Pharmacology Patients continuing to have excessive daytime sleepiness despite adequate OSA-specific therapy may benefit from adjunctive pharmacologic therapy to stimulate respiratory drive:

  • Theophylline
  • Acetazolamide
Pharmacology Theophylline, an xanthine derivative chemically similar to caffeine and theobromine, is used to treat asthma and bronchospasm. Theophylline relaxes the smooth muscle of the bronchial airways and pulmonary blood vessels and reduces airway responsiveness to histamine, methacholine, adenosine, and allergen. Theophylline competitively inhibits type III and type IV phosphodiesterase (PDE), the enzyme responsible for breaking down cyclic AMP in smooth muscle cells, possibly resulting in bronchodilation. Theophylline also binds to the adenosine A2B receptor and blocks adenosine mediated bronchoconstriction. In inflammatory states, theophylline activates histone deacetylase to prevent transcription of inflammatory genes that require the acetylation of histones for transcription to begin. Side effects: Nausea/vomiting, stomach/abdominal pain, headache, trouble sleeping, diarrhea, irritability, restlessness, nervousness, shaking, or increased urination.

Central sleep apnoea: (ranked in order of treatment line)

Without Cheyne-Stokes breathing:

  1. CPAP or ASV
  2. Supplemental oxygen
  3. Acetazolamide or zolpidem (for idiopathic/ primary CSA)

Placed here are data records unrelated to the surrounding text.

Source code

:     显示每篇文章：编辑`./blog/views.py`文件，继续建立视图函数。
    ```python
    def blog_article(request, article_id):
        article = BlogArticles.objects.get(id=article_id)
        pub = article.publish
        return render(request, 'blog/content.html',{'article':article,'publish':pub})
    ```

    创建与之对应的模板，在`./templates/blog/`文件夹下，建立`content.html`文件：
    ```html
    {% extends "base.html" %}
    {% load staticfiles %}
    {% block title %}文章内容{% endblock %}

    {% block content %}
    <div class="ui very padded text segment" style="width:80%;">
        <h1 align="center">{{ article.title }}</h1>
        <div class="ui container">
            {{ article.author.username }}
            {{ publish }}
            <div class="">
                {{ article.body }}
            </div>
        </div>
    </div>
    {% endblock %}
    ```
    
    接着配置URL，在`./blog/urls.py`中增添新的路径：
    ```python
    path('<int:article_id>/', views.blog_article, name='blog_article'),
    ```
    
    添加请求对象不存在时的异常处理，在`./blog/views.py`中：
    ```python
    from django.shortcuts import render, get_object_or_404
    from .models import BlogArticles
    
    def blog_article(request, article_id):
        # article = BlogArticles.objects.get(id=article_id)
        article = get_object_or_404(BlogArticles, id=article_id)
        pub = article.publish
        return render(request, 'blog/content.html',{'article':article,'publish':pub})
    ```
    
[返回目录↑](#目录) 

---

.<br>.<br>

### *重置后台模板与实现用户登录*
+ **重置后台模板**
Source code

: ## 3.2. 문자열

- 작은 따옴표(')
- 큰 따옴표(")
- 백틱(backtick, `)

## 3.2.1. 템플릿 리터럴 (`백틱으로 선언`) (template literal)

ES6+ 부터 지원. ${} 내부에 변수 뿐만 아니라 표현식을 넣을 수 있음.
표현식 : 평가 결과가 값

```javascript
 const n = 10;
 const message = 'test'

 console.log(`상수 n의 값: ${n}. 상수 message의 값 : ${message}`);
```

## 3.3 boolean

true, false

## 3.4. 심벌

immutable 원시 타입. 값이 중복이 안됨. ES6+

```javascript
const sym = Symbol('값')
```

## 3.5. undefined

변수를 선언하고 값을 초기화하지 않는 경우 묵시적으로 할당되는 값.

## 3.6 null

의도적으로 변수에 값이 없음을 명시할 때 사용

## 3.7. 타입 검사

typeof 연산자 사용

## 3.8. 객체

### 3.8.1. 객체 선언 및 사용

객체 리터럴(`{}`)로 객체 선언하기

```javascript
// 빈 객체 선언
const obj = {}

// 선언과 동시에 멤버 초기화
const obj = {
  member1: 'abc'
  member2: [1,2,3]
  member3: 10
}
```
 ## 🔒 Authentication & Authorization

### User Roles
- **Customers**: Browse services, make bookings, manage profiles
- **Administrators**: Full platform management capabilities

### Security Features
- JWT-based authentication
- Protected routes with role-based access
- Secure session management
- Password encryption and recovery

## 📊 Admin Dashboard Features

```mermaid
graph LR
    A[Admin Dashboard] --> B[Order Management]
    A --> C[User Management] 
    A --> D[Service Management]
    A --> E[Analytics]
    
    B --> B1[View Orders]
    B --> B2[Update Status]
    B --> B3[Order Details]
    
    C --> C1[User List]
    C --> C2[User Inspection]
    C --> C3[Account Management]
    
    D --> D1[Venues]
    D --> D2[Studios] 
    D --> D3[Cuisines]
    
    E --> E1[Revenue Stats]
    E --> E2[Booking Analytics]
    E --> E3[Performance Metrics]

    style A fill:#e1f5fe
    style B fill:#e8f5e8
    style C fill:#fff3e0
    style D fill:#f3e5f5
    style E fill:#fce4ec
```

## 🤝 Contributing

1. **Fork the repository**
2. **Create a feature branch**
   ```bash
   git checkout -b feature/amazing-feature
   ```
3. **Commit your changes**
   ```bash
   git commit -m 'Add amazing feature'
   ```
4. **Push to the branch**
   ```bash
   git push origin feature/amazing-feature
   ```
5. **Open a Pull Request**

With Cheyne-Stokes breathing:

  1. Optimise underlying medical condition
  2. CPAP
  3. Oxygen therapy
  4. Non-invasive positive pressure ventilation (NIPPV)
  5. Cardiac resynchronization therapy or acetazolamide or theophylline
Cheyne-Stokes breathing is a disorder characterised by recurrent central apnoeas during sleep alternating with a crescendo-decrescendo pattern of tidal volume. It is often observed in patients with congestive heart failure and severe sleep apnoea
Pharmacology Acetazolamide is a reversible inhibitor of the carbonic anhydrase enzyme that results in reduction of hydrogen ion secretion at the renal tubule and an increased renal excretion of sodium, potassium, bicarbonate, and water. It can be used as a diuretic or to treat glaucoma as it prevents excessive build up of aqueous humor. It also inhibits carbonic anhydrase in the central nervous system to minimize abnormal and excessive discharge from CNS neurons. Acetazolamide can be administered to patients with a metabolic alkalosis to promote retention of hydrogen ions at the level of the renal tubule. Side effects: dizziness, lightheadedness, polyuria, blurred vision, dry mouth, drowsiness, loss of appetite, stomach upset, headache, fatigue, tinnitus.

Complications and Prognosis

Complications

  • Pulmonary hypertension
  • Type II respiratory failure
  • Hypertension
  • ↑ Risk of cardiovascular diseases including heart failure
  • Depression
  • Cognitive dysfunction
  • Impaired glucose metabolism
  • Pregnancy hypertensive complications
Type II respiratory failure is where you have ↑CO2 and ↓O2. Initial treatment is thus BiPAP)

Prognosis Patients efficiently treated may report improvements in alertness and some improvement in quality of life, mood, and cognitive function. Mortality and morbidity from cardiovascular disease is also reduced. Risk of motor vehicle accidents seems to be lower in treated versus untreated patients.